DOCUMENT EXCERPT:
[Start of section]

Shelby Miller has the Talent and Support to Succeed Long Term
By Ryan Kraemer
In July of 2011 I took a golf trip down to Northwest Arkansas, and made sure to time it so one of the post-golf evening activities would allow me the opportunity to see Shelby Miller pitch in person. At the time, he was being widely regarded by nearly all baseball publications as one of the top prospects in the entire game, and I had to see this phenom for myself.
Apr 12, 2013; St. Louis, MO, USA; St. Louis Cardinals starting pitcher Shelby Miller (40) throws to a Milwaukee Brewers batter during the third inning at Busch Stadium. St. Louis defeated Milwaukee 2-0. Image Credit: Jeff Curry-USA TODAY Sports
Miller battled through 5 innings of deep counts that evening, recording 5 strikeouts and walking only 1 batter, while leading the S-Cards to an 8-2 victory over the Wil Myers led Naturals squad. In the process, Miller showed exactly why he was deserving of his widely regarded top prospect status. I remember him consistently sitting between 92-94 mph and topping out at 98 on the stadium gun in his last couple of innings of work. Indeed, it seemed the Cardinals had found themselves a potential future ace, or at bare minimum a solid second fiddle to Adam Wainwright until his time to step up and assume the lead starters role.
Fast forward to 2013, and one of the only big question marks in spring training was which Cardinals pitcher would step up and fill the vacant 5th starter role that opened up as a result of Kyle Lohse moving on via free agency. The battle went back and forth for the duration of the spring between Shelby Miller and Joe Kelly. Ultimately, the club decided Miller had nothing left to prove at the minor league level and boy were they right.

[End of section]

BRIEF 1:
Condense the paragraph of the Shelby Miller article that begins "Miller battled through 5 innings" into a short bulleted list that keeps its main facts.
BRIEF 2:
Write the next part of the Shelby Miller article, picking up after its final sentence.
The rows that follow come from a separate source and have no connection to the article.

DATASET ENTRIES:

[Start of section]

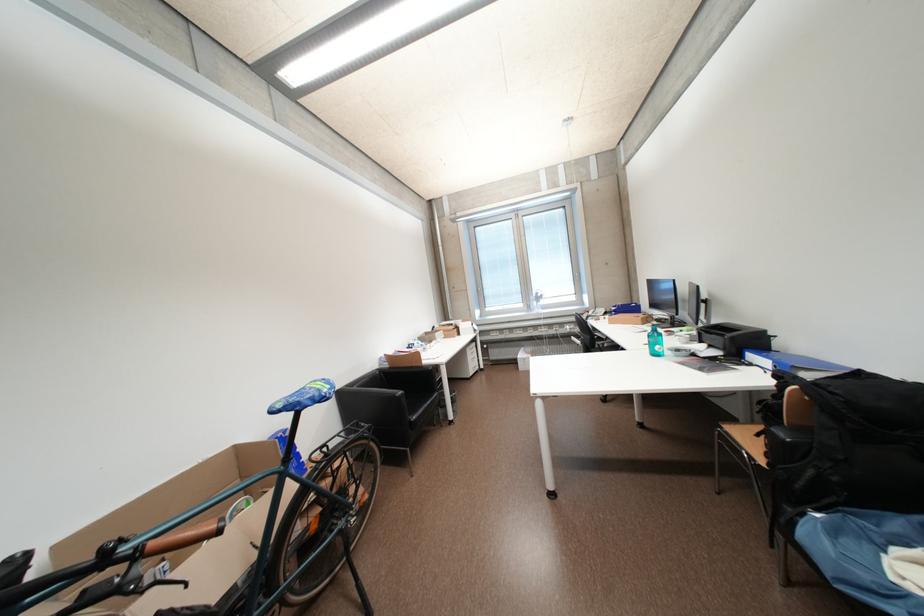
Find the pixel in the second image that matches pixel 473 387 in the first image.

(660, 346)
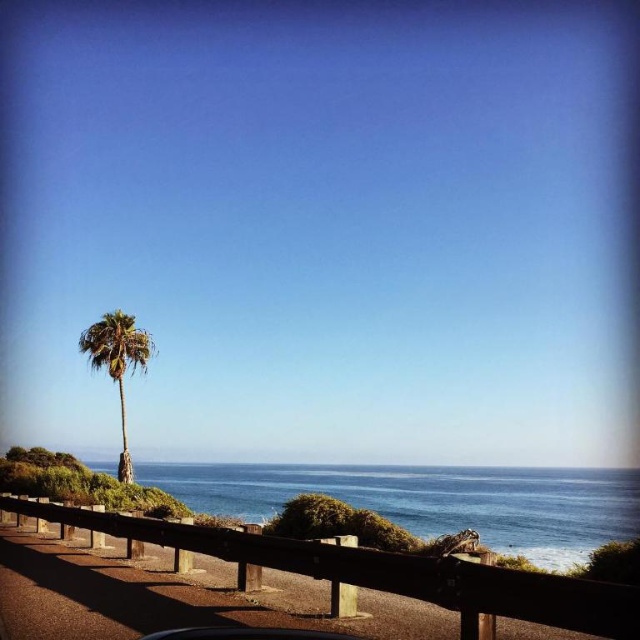
Is blue water at center below green leafy palm tree at left?

Correct, blue water at center is located below green leafy palm tree at left.

Between blue water at center and green leafy palm tree at left, which one is positioned higher?

green leafy palm tree at left is above.

Where is `blue water at center`? This screenshot has width=640, height=640. blue water at center is located at coordinates (432, 499).

This screenshot has width=640, height=640. What are the coordinates of `blue water at center` in the screenshot? It's located at (432, 499).

Who is taller, blue water at center or brown wooden railing at lower center?

With more height is blue water at center.

Does blue water at center have a greater width compared to brown wooden railing at lower center?

Yes, blue water at center is wider than brown wooden railing at lower center.

Between point (547, 481) and point (499, 576), which one is positioned behind?

The point (547, 481) is behind.

The height and width of the screenshot is (640, 640). Identify the location of blue water at center. (432, 499).

Between brown wooden railing at lower center and green leafy palm tree at left, which one appears on the left side from the viewer's perspective?

From the viewer's perspective, green leafy palm tree at left appears more on the left side.

Is brown wooden railing at lower center smaller than green leafy palm tree at left?

Incorrect, brown wooden railing at lower center is not smaller in size than green leafy palm tree at left.

Is point (432, 556) closer to viewer compared to point (102, 337)?

Yes, point (432, 556) is closer to viewer.

The height and width of the screenshot is (640, 640). I want to click on brown wooden railing at lower center, so click(384, 570).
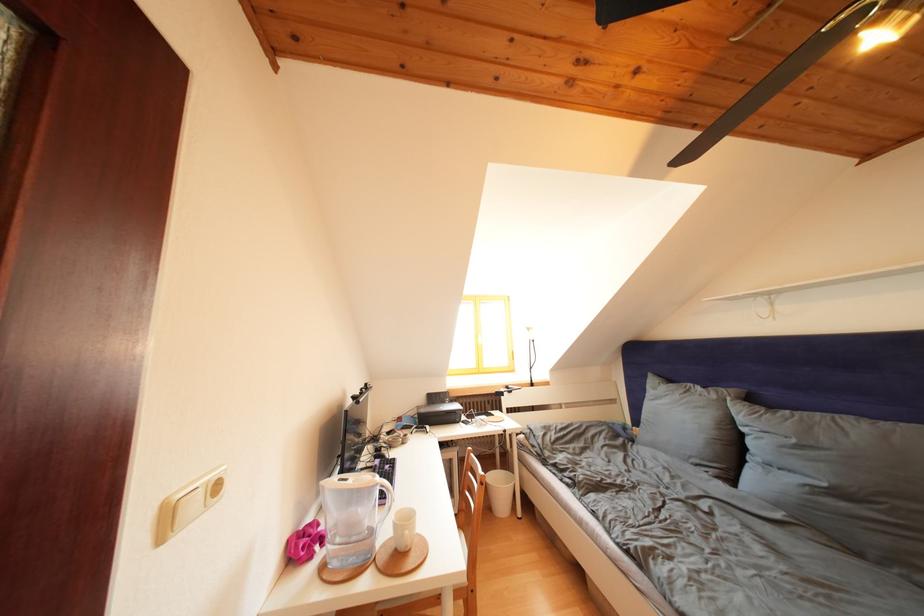
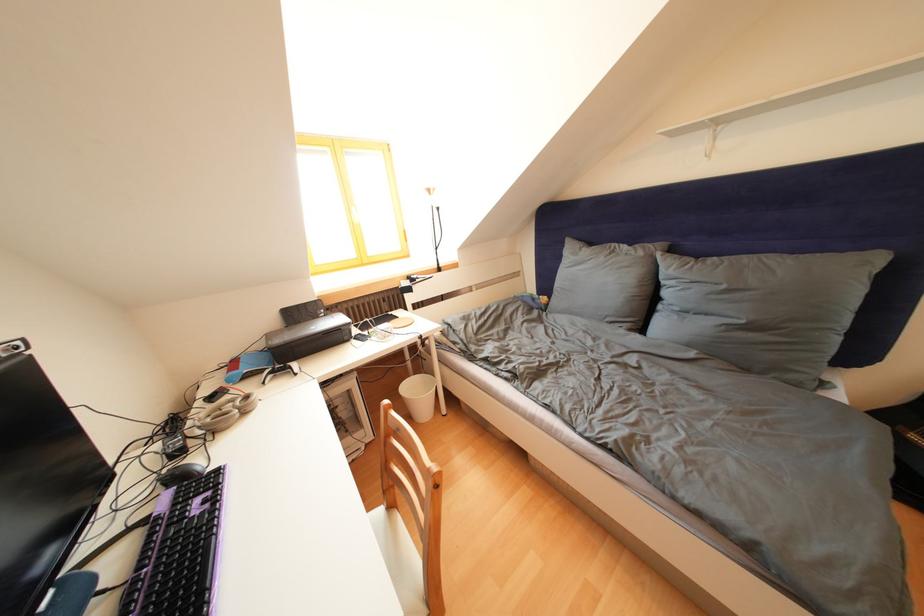
Where in the second image is the point corresponding to pixel 451 407 from the first image?

(323, 322)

[End of section]

OUTPUT 1:
- Over 5 innings of deep counts, Miller struck out 5 and walked 1.
- The S-Cards beat the Naturals, led by Wil Myers, 8-2.
- He sat at 92-94 mph and reached 98 on the stadium gun in his last couple of innings.
- The outing backed up his top prospect status.
- The Cardinals seemed to have a potential future ace, or at least a strong second to Adam Wainwright until Miller could take over as lead starter.

OUTPUT 2:
Miller has come out of the gates with authority this season, posting a 3-1 record, 2.16 ERA, 26 strikeouts against 7 walks, and only 6 earned runs in 25 innings pitched. Had the Cardinals bats not fallen silent in Pittsburgh against A.J. Burnett, it’s very possible Miller could be sitting at 4-0 because he pitched very well in defeat that evening while lasting 6 innings and only surrendering 2 earned runs. Some nights, however, the other guy is just a little bit better, and Burnett proved it to Miller costing him his only loss in the process.
Besides Miller’s natural talent, the biggest key to his early season success has without a doubt been signal caller Yadier Molina. Miller admitted as much in a post game interview with FSNMidwest following a sterling performance against the Brewers in his second start of the season when he said he pitched the entire game without shaking off Yadi’s calls throughout the game one time. It appears Miller has learned early to trust his greatest asset, and now the only thing left to do is execute.
With his talent, paired with Molina’s experience, Miller has the chance to do very special things in St. Louis for many years to come. Here’s hoping nothing short of an injury derails this Texas freight train from barreling down the tracks and through the rest of major league baseball one start at a time.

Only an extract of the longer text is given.